The World Bank yesterday lowered its growth forecast for East Asian developing countries to 7.1 percent this year and warned that a prolonged US fiscal crisis could be damaging to the region.
The estimate for this year’s GDP growth is down from a forecast of 7.8 percent in April, and lower than the 7.5 percent growth recorded last year and 8.3 percent in 2011.
Regional GDP growth for next year and 2015 was forecast at 7.2 percent for both years with middle-income economies like Indonesia also softening.
Excluding China, the region is expected to grow 5.2 percent this year and 5.3 percent next year.
World Bank East Asia and Pacific chief economist Bert Hofman told journalists that the bank was expecting a “smooth resolution” of the budgetary impasse that has forced parts of the US government to shut down.
“If there were to be a sustained deadlock, it could actually be quite damaging also for the East Asian economies. For every percentage point growth lost in the United States, we would see about half a percentage point growth lost in East Asia,” he added.
The US impasse has raised fears US lawmakers will not increase the country’s borrowing limit before an Oct. 17 deadline, which could lead the government to default on its debts.
“Any refusal on the increase in the debt ceiling is so unprecedented that it is very hard to predict what would happen. So we don’t have that in the simulation,” Hofman said.
The bank said East Asia is still the fastest growing in the world despite a slowdown in powerhouse China and a softening in places such as Indonesia and Thailand this year.

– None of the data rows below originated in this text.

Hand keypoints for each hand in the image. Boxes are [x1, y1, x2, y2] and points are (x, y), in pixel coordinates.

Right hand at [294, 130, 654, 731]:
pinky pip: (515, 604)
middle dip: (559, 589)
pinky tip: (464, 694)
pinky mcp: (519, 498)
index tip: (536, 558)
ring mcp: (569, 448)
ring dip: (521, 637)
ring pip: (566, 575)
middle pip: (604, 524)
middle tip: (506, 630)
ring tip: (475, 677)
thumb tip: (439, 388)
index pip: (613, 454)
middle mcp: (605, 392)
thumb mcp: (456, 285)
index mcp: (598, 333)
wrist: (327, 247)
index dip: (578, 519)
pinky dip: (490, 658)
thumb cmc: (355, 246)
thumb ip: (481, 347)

“East Asia-Pacific continues to be the engine driving the global economy, contributing 40 percent of the world’s GDP growth — more than any other region,” said Axel van Trotsenburg, the World Bank’s East Asia and Pacific regional vice president.

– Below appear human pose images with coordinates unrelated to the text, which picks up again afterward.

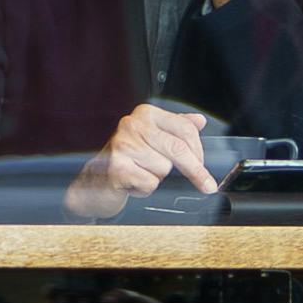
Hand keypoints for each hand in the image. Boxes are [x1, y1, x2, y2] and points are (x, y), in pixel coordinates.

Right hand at [69, 99, 218, 217]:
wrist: (95, 180)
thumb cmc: (127, 159)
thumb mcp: (153, 139)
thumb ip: (176, 128)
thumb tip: (199, 121)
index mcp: (146, 114)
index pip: (184, 129)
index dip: (199, 152)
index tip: (205, 169)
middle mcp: (132, 124)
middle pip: (178, 149)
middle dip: (195, 170)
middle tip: (206, 185)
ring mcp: (123, 145)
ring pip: (164, 168)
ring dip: (156, 177)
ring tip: (140, 173)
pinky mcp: (117, 167)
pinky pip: (149, 183)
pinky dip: (145, 188)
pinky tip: (132, 182)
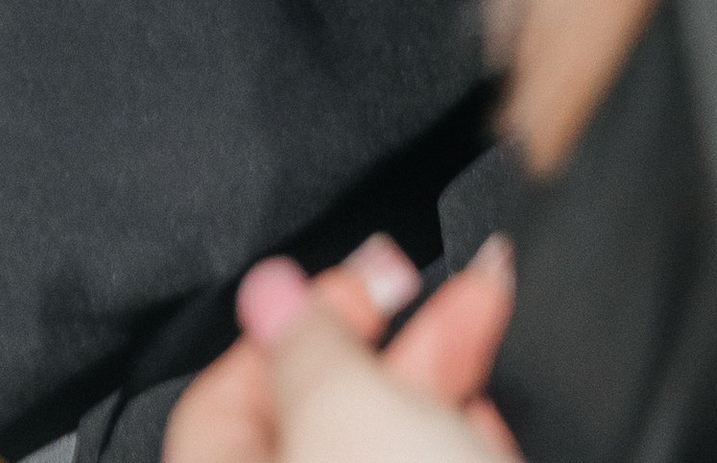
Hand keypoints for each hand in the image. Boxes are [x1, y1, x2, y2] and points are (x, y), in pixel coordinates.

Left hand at [166, 239, 514, 462]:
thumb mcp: (342, 409)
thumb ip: (303, 344)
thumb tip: (268, 289)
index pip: (226, 397)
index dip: (290, 326)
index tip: (358, 283)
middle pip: (324, 411)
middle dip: (392, 332)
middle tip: (434, 275)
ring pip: (390, 440)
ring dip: (443, 365)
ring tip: (491, 294)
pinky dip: (460, 435)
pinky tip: (489, 404)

“With overall global growth accelerating, now is the time for developing economies to make structural and policy reforms to sustain growth, reduce poverty and improve the lives of the poor and vulnerable,” he added in a statement.
The bank said that in recent months speculation about the withdrawal of the US Federal Reserve’s stimulus program led to stock market sell-offs and currency depreciation in East Asia, hurting countries with large foreign participation in their financial markets.
“The US Federal Reserve’s decision to delay [a wind down of the stimulus] stabilized markets for now, giving countries a second opportunity to take measures to lower risks from future volatility,” Hofman said. “Reducing reliance on short-term and foreign currency denominated debt, accepting a weaker exchange rate when growth is below potential, and building policy buffers to respond to changing global liquidity conditions are some of the ways that can help countries be prepared.”
The impact of any US tapering on capital inflows in the region may also be offset by Japan’s new strategy to revive growth, which could increase Japanese investment in the region, the bank said.
“Structural reforms that will give people the opportunity to share in the gains of progress hold the key to future growth,” Hofman said.